Movie review: Don Jon
4 out of 5 stars
Published: Monday, September 30, 2013
Updated: Monday, September 30, 2013 21:09
Warning: “Don Jon” includes real pornography throughout the entirety of the film. Yes, I said it — real pornography.
Moving on, I’ll give you full disclosure. I’d consider myself a pretty huge Joseph Gordon-Levitt fan. So when I initially heard that he had written, directed and starred in a porn-centric film, I was willing to put my skepticism aside (and that preview was just giving off such “good vibrations”).
“Don Jon” is the story of Jon Martello (Joseph Gordon-Levitt), who is passionate about his body, his pad, his ride, his family, his church and his porn. As a result of Jon’s obsession with porn, he develops unrealistic expectations of sex—to the point where sleeping with a real woman is no longer cutting it. But when he meets Barbara Sugarman (Scarlett Johansson), Jon starts to think he has found his perfect dime (that’s a 10 for all of you out there who aren’t fluent in Guido), who might finally provide him with the sexual fulfillment he’s been seeking.

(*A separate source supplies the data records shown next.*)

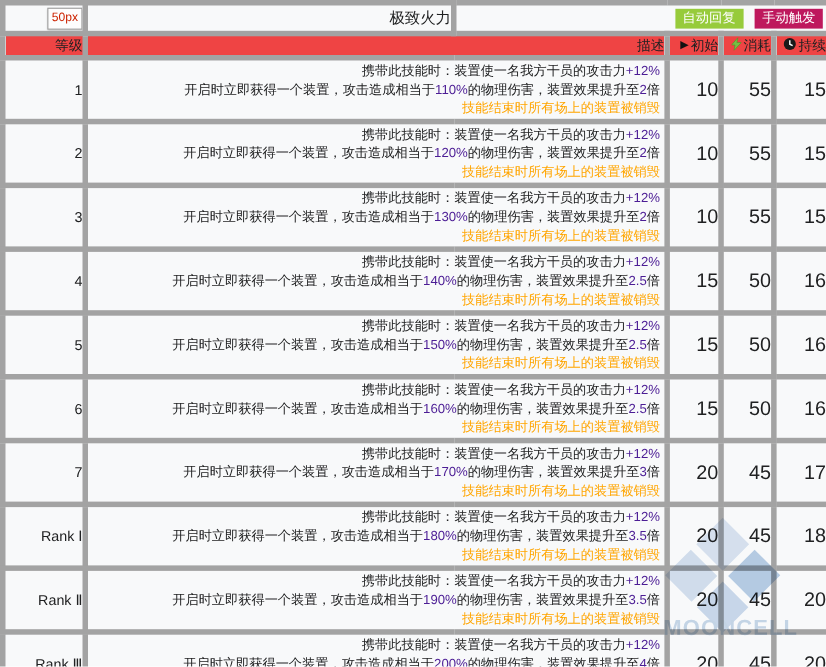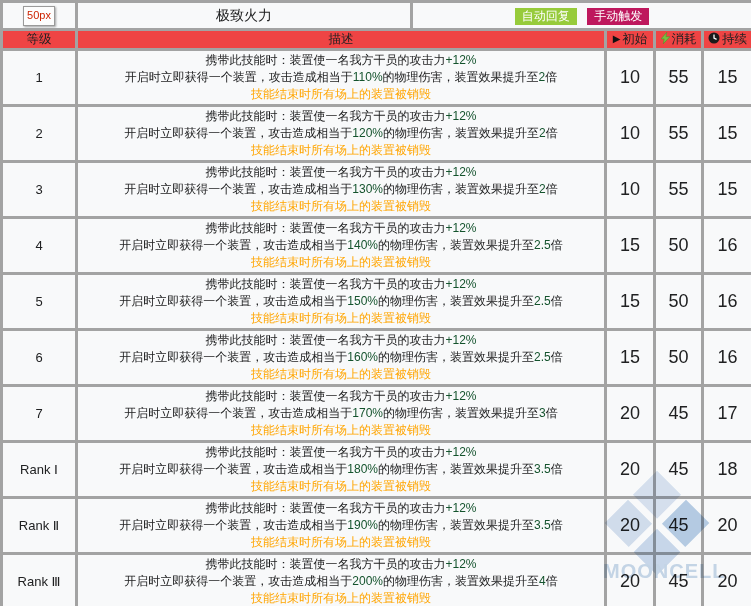--- a/index.html
+++ b/index.html
@@ -2,21 +2,21 @@
 <html><head>
 <meta charset="utf-8">
 <style>
   * { margin:0; padding:0; box-sizing:border-box; }
   html,body { width:751px; height:606px; background:#fff; overflow:hidden;
     font-family:"Liberation Sans","DejaVu Sans",sans-serif; }
   .page { position:relative; width:751px; height:606px; }
 
   table.skill-table { width:751px; height:606px; border-collapse:collapse; table-layout:fixed;
     background:#f8f9fa; }
-  td, th { border:3px solid #a3a3a3; vertical-align:middle; text-align:center; color:#202122;
+  td, th { border:5px solid #a3a3a3; vertical-align:middle; text-align:right; color:#202122;
     overflow:hidden; }
 
   tr.title-row { height:28px; }
   tr.header-row { height:20px; }
   tr.data-row { height:55.8px; }
 
   tr.header-row th { background:#ef4444; font-size:12.5px; font-weight:normal; }
 
   .broken-img { display:inline-block; border:1px solid #9a9a9a; background:#fdfdfd;
     box-shadow:1px 1px 2px rgba(0,0,0,.35); color:#cc2200; font-size:11px;
@@ -29,21 +29,21 @@
   .badge-green { background:#97cb3b; }
   .badge-gray  { background:#be185d; }
 
   .hicon { display:inline-block; vertical-align:-1px; margin-right:2px; }
   .play-glyph { font-size:10px; color:#111; vertical-align:1px; margin-right:2px; }
 
   td.level-cell { font-size:13px; }
   td.num-cell { font-size:18px; }
   td.desc-cell { font-size:12px; line-height:17px; padding:1px 4px; }
 
-  .v { color:#14532d; }
+  .v { color:#4c1d95; }
   .warn { color:#ffa500; }
 
   
   .watermark { position:absolute; left:0; top:8px; width:100%; height:100%;
     pointer-events:none; mix-blend-mode:multiply; z-index:5; }
   .wm-diamond { position:absolute; left:620px; top:478px; width:74px; height:74px;
     transform:rotate(45deg); display:grid; grid-template-columns:1fr 1fr;
     grid-template-rows:1fr 1fr; gap:7px; }
   .wm-diamond div { width:100%; height:100%; }
   .wm-sq1 { background:#dbe5f2; }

Barbara proceeds to tease Jon into waiting to consummate their relationship by forcing him to meet her friends, introduce her to his family and enroll in a night class. However, even after the chase, sex with Sugarman fails to satisfy. When he retreats back to his trusty porn, Barbara catches him and asks him to swear that he’ll never watch it again. But what’s a porn addict to do?
Jon resorts to watching covertly, and at his night class, he meets Esther (Julianne Moore), who catches him watching porn on his phone. As the relationship between Esther and Jon develops, she forces him to reevaluate what he wants out of sex.
Joseph Gordon-Levitt shines in this film, and while he could have easily taken his portrayal of a stereotypical Guido over the top, he manages to keep his character relatable throughout the film with fresh humor and a touching epiphany at the film’s conclusion.
After a quick 90 minutes, I left the theater genuinely contemplating this film’s message. While “Don Jon” is a commentary on the millennial generation’s cavalier treatment of sex, the film is not judgmental. Rather, Gordon-Levitt broaches the subject with sensitivity, accuracy, humor and heart. This movie is unlike anything I have ever seen before and feels really relevant to today. While I might caution someone who is uncomfortable with seeing naked breasts every 15 or so minutes against seeing this movie, “Don Jon” has a fresh perspective to offer anyone who is willing to approach this film with an open mind.